Try it: Write out, word for word, each line from the start of the entries through the one holding "938 288 3412"; omit the pictures.

Data for processing:
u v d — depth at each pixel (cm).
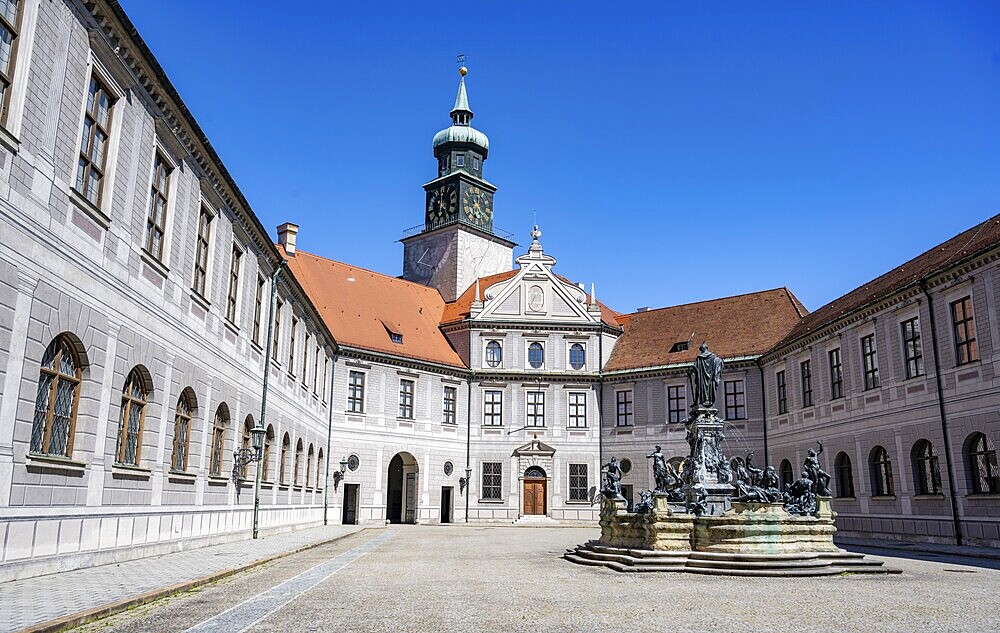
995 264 3077
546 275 6209
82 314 1705
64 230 1627
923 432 3484
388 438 5450
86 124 1755
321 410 4869
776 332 5522
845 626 1313
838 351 4294
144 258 2048
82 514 1736
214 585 1719
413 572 2128
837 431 4234
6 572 1450
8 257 1425
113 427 1875
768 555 2208
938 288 3412
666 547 2342
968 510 3184
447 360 5953
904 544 3272
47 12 1552
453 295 6988
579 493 5925
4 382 1424
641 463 5812
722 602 1594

Written response:
u v d — depth at each pixel (cm).
995 264 3077
546 275 6209
82 314 1705
64 230 1627
923 432 3484
388 438 5450
86 124 1755
321 410 4869
776 332 5522
845 626 1313
838 351 4294
144 258 2048
82 514 1736
214 585 1719
413 572 2128
837 431 4234
6 572 1450
8 257 1425
113 427 1875
768 555 2208
938 288 3412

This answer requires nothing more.